[Records from a collection]
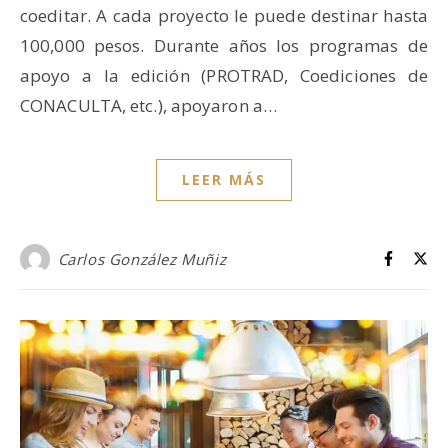
coeditar. A cada proyecto le puede destinar hasta
100,000 pesos. Durante años los programas de
apoyo a la edición (PROTRAD, Coediciones de
CONACULTA, etc.), apoyaron a…
LEER MÁS
Carlos González Muñiz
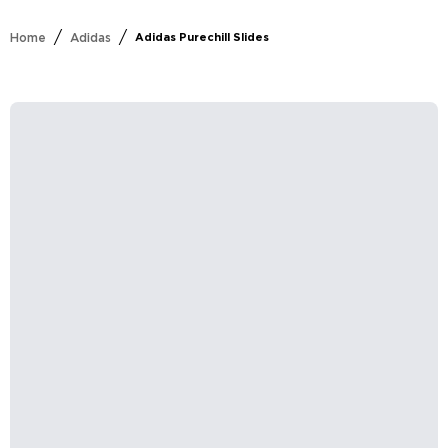
/
/
Home
Adidas
Adidas Purechill Slides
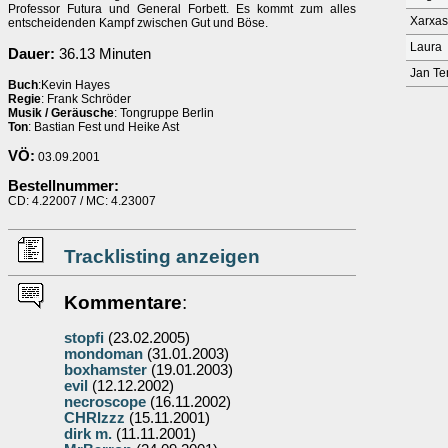
Professor Futura und General Forbett. Es kommt zum alles
Xarxas
entscheidenden Kampf zwischen Gut und Böse.
Laura
Dauer:
36.13 Minuten
Jan Te
Buch
:Kevin Hayes
Regie
: Frank Schröder
Musik / Geräusche
: Tongruppe Berlin
Ton
: Bastian Fest und Heike Ast
VÖ:
03.09.2001
Bestellnummer:
CD: 4.22007 / MC: 4.23007
Tracklisting anzeigen
Kommentare
:
stopfi
(23.02.2005)
mondoman
(31.01.2003)
boxhamster
(19.01.2003)
evil
(12.12.2002)
necroscope
(16.11.2002)
CHRIzzz
(15.11.2001)
dirk m.
(11.11.2001)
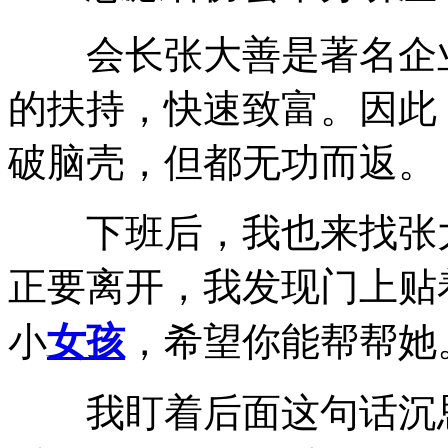
会长张大善是著名企业
的扶持，快速致富。因此
破脑壳，但都无功而返。
下班后，我也来找张大
正要离开，我发现门上贴
小
女孩
，希望你能帮帮她
我盯着后面这句话沉思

• [What the task asks]
In your copy, include every record word for word but no pictures.

• [Your solution]
coeditar. A cada proyecto le puede destinar hasta
100,000 pesos. Durante años los programas de
apoyo a la edición (PROTRAD, Coediciones de
CONACULTA, etc.), apoyaron a…
LEER MÁS
Carlos González Muñiz
/
/
Home
Adidas
Adidas Purechill Slides
Professor Futura und General Forbett. Es kommt zum alles
Xarxas
entscheidenden Kampf zwischen Gut und Böse.
Laura
Dauer:
36.13 Minuten
Jan Te
Buch
:Kevin Hayes
Regie
: Frank Schröder
Musik / Geräusche
: Tongruppe Berlin
Ton
: Bastian Fest und Heike Ast
VÖ:
03.09.2001
Bestellnummer:
CD: 4.22007 / MC: 4.23007
Tracklisting anzeigen
Kommentare
:
stopfi
(23.02.2005)
mondoman
(31.01.2003)
boxhamster
(19.01.2003)
evil
(12.12.2002)
necroscope
(16.11.2002)
CHRIzzz
(15.11.2001)
dirk m.
(11.11.2001)
会长张大善是著名企业
的扶持，快速致富。因此
破脑壳，但都无功而返。
下班后，我也来找张大
正要离开，我发现门上贴
小
女孩
，希望你能帮帮她
我盯着后面这句话沉思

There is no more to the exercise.